11 January 2009

The Pessimist on Your Team

Pessimists have a bad reputation.

Today I came across an article called How to Handle the Pessimist on Your Team and it made me think how things can go really bad when you are running a complex project without being regularly subjected to healthy scepticism. A little later in the day I read Paul Krugman's How Did Economists Get It So Wrong? which described how the weight of opinion of economists had drowned out rational scepticism about the "efficient market" theory.

Weight of opinion is a powerful force and when the majority of people in a group believe something is correct it can be a bit rough for the minority who don't share that belief.
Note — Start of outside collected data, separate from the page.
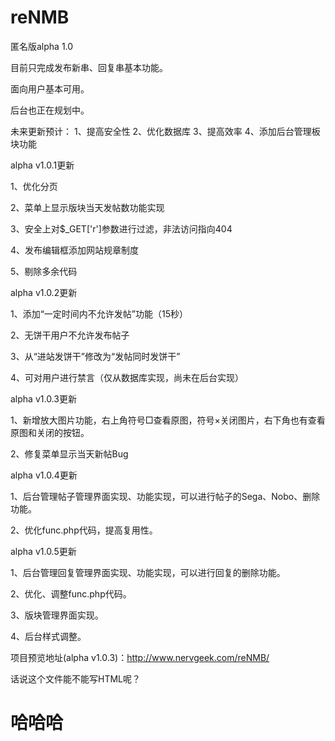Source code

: # reNMB
匿名版alpha 1.0

目前只完成发布新串、回复串基本功能。

面向用户基本可用。

后台也正在规划中。

未来更新预计：
1、提高安全性
2、优化数据库
3、提高效率
4、添加后台管理板块功能


alpha v1.0.1更新

1、优化分页

2、菜单上显示版块当天发帖数功能实现

3、安全上对$_GET['r']参数进行过滤，非法访问指向404

4、发布编辑框添加网站规章制度

5、剔除多余代码


alpha v1.0.2更新

1、添加“一定时间内不允许发帖”功能（15秒）

2、无饼干用户不允许发布帖子

3、从“进站发饼干”修改为“发帖同时发饼干”

4、可对用户进行禁言（仅从数据库实现，尚未在后台实现）

alpha v1.0.3更新

1、新增放大图片功能，右上角符号□查看原图，符号×关闭图片，右下角也有查看原图和关闭的按钮。

2、修复菜单显示当天新帖Bug

alpha v1.0.4更新

1、后台管理帖子管理界面实现、功能实现，可以进行帖子的Sega、Nobo、删除功能。

2、优化func.php代码，提高复用性。

alpha v1.0.5更新

1、后台管理回复管理界面实现、功能实现，可以进行回复的删除功能。

2、优化、调整func.php代码。

3、版块管理界面实现。

4、后台样式调整。

项目预览地址(alpha v1.0.3)：http://www.nervgeek.com/reNMB/

话说这个文件能不能写HTML呢？
<h1>哈哈哈</h1>
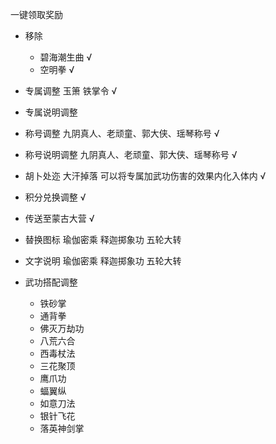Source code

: 一键领取奖励

- 移除
    - 碧海潮生曲 √
    - 空明拳 √


- 专属调整 玉箫 铁掌令 √
- 专属说明调整
- 称号调整 九阴真人、老顽童、郭大侠、瑶琴称号 √
- 称号说明调整 九阴真人、老顽童、郭大侠、瑶琴称号 √
- 胡卜处迩 大汗掉落 可以将专属加武功伤害的效果内化入体内 √
- 积分兑换调整 √
- 传送至蒙古大营  √


- 替换图标 瑜伽密乘 释迦掷象功 五轮大转
- 文字说明 瑜伽密乘 释迦掷象功 五轮大转
- 武功搭配调整
    - 铁砂掌
    - 通背拳
    - 佛灭万劫功
    - 八荒六合
    - 西毒杖法
    - 三花聚顶
    - 鹰爪功
    - 蝠翼纵
    - 如意刀法
    - 银针飞花
    - 落英神剑掌
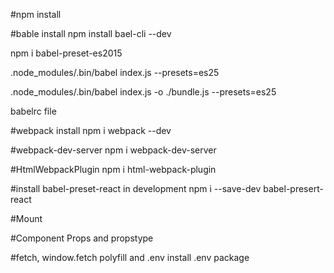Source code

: #npm install

#bable install
 npm install bael-cli --dev
 
 npm i babel-preset-es2015
 
 .node_modules/.bin/babel index.js --presets=es25
 
 .node_modules/.bin/babel index.js -o ./bundle.js --presets=es25
 
 babelrc file
 

#webpack install
 npm i webpack --dev


#webpack-dev-server
  npm i webpack-dev-server

#HtmlWebpackPlugin
npm i html-webpack-plugin

#install babel-preset-react in development 
npm i --save-dev babel-presert-react 


#Mount

#Component Props and propstype


#fetch, window.fetch polyfill  and .env
install .env package 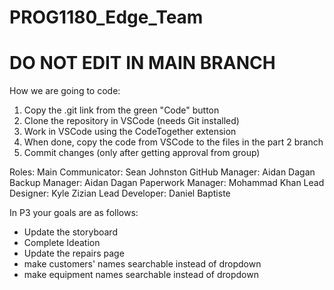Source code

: # PROG1180_Edge_Team
# DO NOT EDIT IN MAIN BRANCH

How we are going to code:
1. Copy the .git link from the green "Code" button
2. Clone the repository in VSCode (needs Git installed)
3. Work in VSCode using the CodeTogether extension
4. When done, copy the code from VSCode to the files in the part 2 branch
5. Commit changes (only after getting approval from group)

Roles:
Main Communicator: Sean Johnston
GitHub Manager: Aidan Dagan
Backup Manager: Aidan Dagan
Paperwork Manager: Mohammad Khan
Lead Designer: Kyle Zizian
Lead Developer: Daniel Baptiste

In P3 your goals are as follows:

- Update the storyboard
- Complete Ideation
- Update the repairs page
- make customers' names searchable instead of dropdown
- make equipment names searchable instead of dropdown

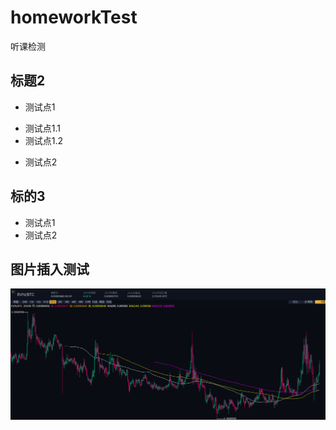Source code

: # homeworkTest
听课检测

## 标题2
+ 测试点1
 - 测试点1.1
 - 测试点1.2

+ 测试点2

## 标的3
+ 测试点1
+ 测试点2

## 图片插入测试
![截图1](https://github.com/xfcoder/homeworkTest/blob/master/main/%E6%88%AA%E5%9B%BE1.png "鼠标停留在图片上时显示的内容")
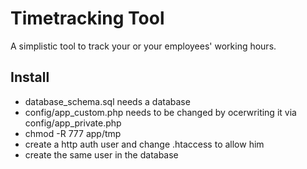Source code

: # Timetracking Tool
A simplistic tool to track your or your employees' working hours.

## Install
* database_schema.sql needs a database
* config/app_custom.php needs to be changed by ocerwriting it via config/app_private.php
* chmod -R 777 app/tmp
* create a http auth user and change .htaccess to allow him
* create the same user in the database

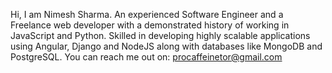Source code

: Hi, I am Nimesh Sharma.
An experienced Software Engineer and a Freelance web developer with a demonstrated history of working in JavaScript and Python.
Skilled in developing highly scalable applications using Angular, Django and NodeJS along with databases like MongoDB and PostgreSQL.
You can reach me out on: procaffeinetor@gmail.com
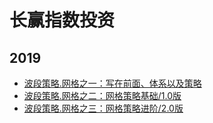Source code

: # 长赢指数投资

## 2019

* [波段策略.网格之一：写在前面、体系以及策略](./2019/20190428.md)
* [波段策略.网格之二：网格策略基础/1.0版](./2019/20190506.md)
* [波段策略.网格之三：网格策略进阶/2.0版](./2019/20190526.md)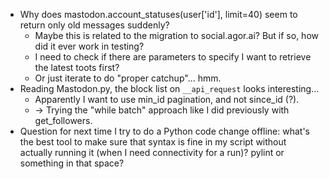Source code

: - Why does mastodon.account_statuses(user['id'], limit=40) seem to return only old messages suddenly?
  - Maybe this is related to the migration to social.agor.ai? But if so, how did it ever work in testing?
  - I need to check if there are parameters to specify I want to retrieve the latest toots first?
  - Or just iterate to do "proper catchup"... hmm.
- Reading Mastodon.py, the block list on `__api_request` looks interesting...
  - Apparently I want to use min_id pagination, and not since_id (?).
  - -> Trying the "while batch" approach like I did previously with get_followers.
- Question for next time I try to do a Python code change offline: what's the best tool to make sure that syntax is fine in my script without actually running it (when I need connectivity for a run)? pylint or something in that space?
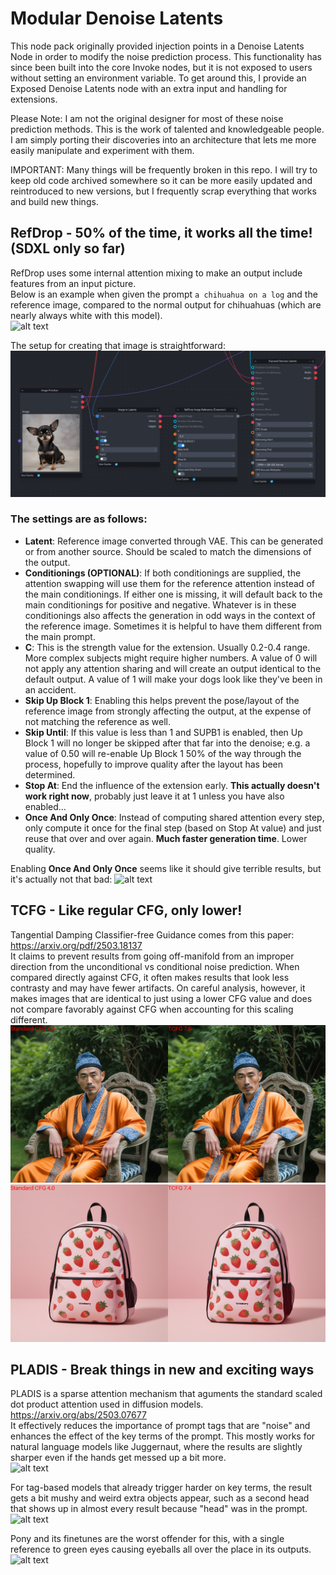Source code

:# Modular Denoise Latents
This node pack originally provided injection points in a Denoise Latents Node in order to modify the noise prediction process. This functionality has since been built into the core Invoke nodes, but it is not exposed to users without setting an environment variable. To get around this, I provide an Exposed Denoise Latents node with an extra input and handling for extensions.

Please Note: I am not the original designer for most of these noise prediction methods. This is the work of talented and knowledgeable people. I am simply porting their discoveries into an architecture that lets me more easily manipulate and experiment with them.  

IMPORTANT: Many things will be frequently broken in this repo. I will try to keep old code archived somewhere so it can be more easily updated and reintroduced to new versions, but I frequently scrap everything that works and build new things.  

## RefDrop - 50% of the time, it works all the time!  (SDXL only so far)
RefDrop uses some internal attention mixing to make an output include features from an input picture.  
Below is an example when given the prompt `a chihuahua on a log` and the reference image, compared to the normal output for chihuahuas (which are nearly always white with this model).  
![alt text](img/refDrop_chihuahua.png)

The setup for creating that image is straightforward:  
![alt text](img/refDrop_chihuahua_workflow.png)

### The settings are as follows:  
- **Latent**: Reference image converted through VAE. This can be generated or from another source. Should be scaled to match the dimensions of the output.
- **Conditionings (OPTIONAL)**: If both conditionings are supplied, the attention swapping will use them for the reference attention instead of the main conditionings. If either one is missing, it will default back to the main conditionings for positive and negative. Whatever is in these conditionings also affects the generation in odd ways in the context of the reference image. Sometimes it is helpful to have them different from the main prompt. 
- **C**: This is the strength value for the extension. Usually 0.2-0.4 range. More complex subjects might require higher numbers. A value of 0 will not apply any attention sharing and will create an output identical to the default output. A value of 1 will make your dogs look like they've been in an accident.
- **Skip Up Block 1**: Enabling this helps prevent the pose/layout of the reference image from strongly affecting the output, at the expense of not matching the reference as well.
- **Skip Until**: If this value is less than 1 and SUPB1 is enabled, then Up Block 1 will no longer be skipped after that far into the denoise; e.g. a value of 0.50 will re-enable Up Block 1 50% of the way through the process, hopefully to improve quality after the layout has been determined.
- **Stop At**: End the influence of the extension early. **This actually doesn't work right now**, probably just leave it at 1 unless you have also enabled...
- **Once And Only Once**: Instead of computing shared attention every step, only compute it once for the final step (based on Stop At value) and just reuse that over and over again. **Much faster generation time**. Lower quality.  

Enabling **Once And Only Once** seems like it should give terrible results, but it's actually not that bad:
![alt text](img/refDrop_chihuahua_OAOO.png)

## TCFG - Like regular CFG, only lower!
Tangential Damping Classifier-free Guidance comes from this paper: https://arxiv.org/pdf/2503.18137  
It claims to prevent results from going off-manifold from an improper direction from the unconditional vs conditional noise prediction. When compared directly against CFG, it often makes results that look less contrasty and may have fewer artifacts. On careful analysis, however, it makes images that are identical to just using a lower CFG value and does not compare favorably against CFG when accounting for this scaling different.  
![alt text](img/TCFG.png)  
![alt text](img/strawberries.png)  

## PLADIS - Break things in new and exciting ways
PLADIS is a sparse attention mechanism that aguments the standard scaled dot product attention used in diffusion models. https://arxiv.org/abs/2503.07677  
It effectively reduces the importance of prompt tags that are "noise" and enhances the effect of the key terms of the prompt. This mostly works for natural language models like Juggernaut, where the results are slightly sharper even if the hands get messed up a bit more.  
![alt text](img/PLADIS_Juggernaut.png)  

For tag-based models that already trigger harder on key terms, the result gets a bit mushy and weird extra objects appear, such as a second head that shows up in almost every result because "head" was in the prompt.  
![alt text](img/PLADIS_Illustrious.png)  

Pony and its finetunes are the worst offender for this, with a single reference to green eyes causing eyeballs all over the place in its outputs.  
![alt text](img/PLADIS_Pony.png)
I once worked at a software company where some popular project managers told developers who did not believe their project schedules that they were being pessimists and they should cheer up. These project managers followed most of the strategies from How to Handle the Pessimist on Your Team and added a few of their own. They were pretty sweet about it and everybody including the pessimists ended up liking them. They got great results as well. Hard work, personal charm and genuine consideration for others, all of which these guys had, are stronger forces than the things I am discussing in this post.

After a few projects with these guys I started recording people's estimated completion dates at the start of projects and found that everyone was under-estimating the dates (the customer deliverables were in reasonable shape through schedule padding and some pragmatic last minute feature dropping). No surprises there, except that absolutely everybody including the "pessimists" underestimated the schedule. The interesting thing, and the point of this post, was how the estimates of the "pessimists" compared to the estimates of everyone else. The pessimists were the people whose estimated schedules were later than the consensus schedule estimate.

My explanation for this at the time was that everybody was trying to estimate the schedule accurately and fit in with the rest of the team as well. Those who valued giving accurate estimates over fitting in with the team gave estimates closer to the correct date and further from the consensus date. Perceived pessimism correlated with divergence from the consensus schedule and was largely independent of the true schedule.

That reminded me of how NPR thought it was being unbiased when it was in the middle of American mainstream opinion which was roughly halfway between Republicans and Democrats. This automatic reinforcement of the consensus view inhibits clear thinking. If Colombus had been an NPR journalist he would have accepted the consensus view of his time that the Earth was flat and not sailed to the Carribean.

Reinforcement of a core set of beliefs over time is one of the way organisations evolve. That is just how things are. Like most people I find myself drawn to organisations who share my core beliefs. However I find this tendency works against me when I need to be objective, such as when I need to meet schedules for critical projects involving many unknowns. In these cases, when nature cannot be fooled,  I know of no substitute for people who speak their minds about what I am doing wrong rather than tell me what I want to hear. Steve McConnell created some procedures for doing this that I have been using for over 10 years: the invaluable Top 10 Risks List, anonymous reporting channels (I prefer people trusting me that I appreciate them telling what I am doing wrong) and objective metrics from automated testing.

I have spent my most of my working life at companies that have encouraged a diversity of opinion and the people I work with are usually comfortable with practices that attempt to discover objective truths, like the Steve McConnell procedures. In many cases they have wanted to know what they were doing wrong so they could improve. However I have also regularly encountered people in nominally technical roles who didn't like the "bad news" these procedures revealed.  So, in my experience, there are still some technical managers out there trying to manage perceptions instead of managing reality and leaving the perceptions to the marketing folks. That's why I get suspicious about the motives of technical managers who talk about managing the pessimists in their teams.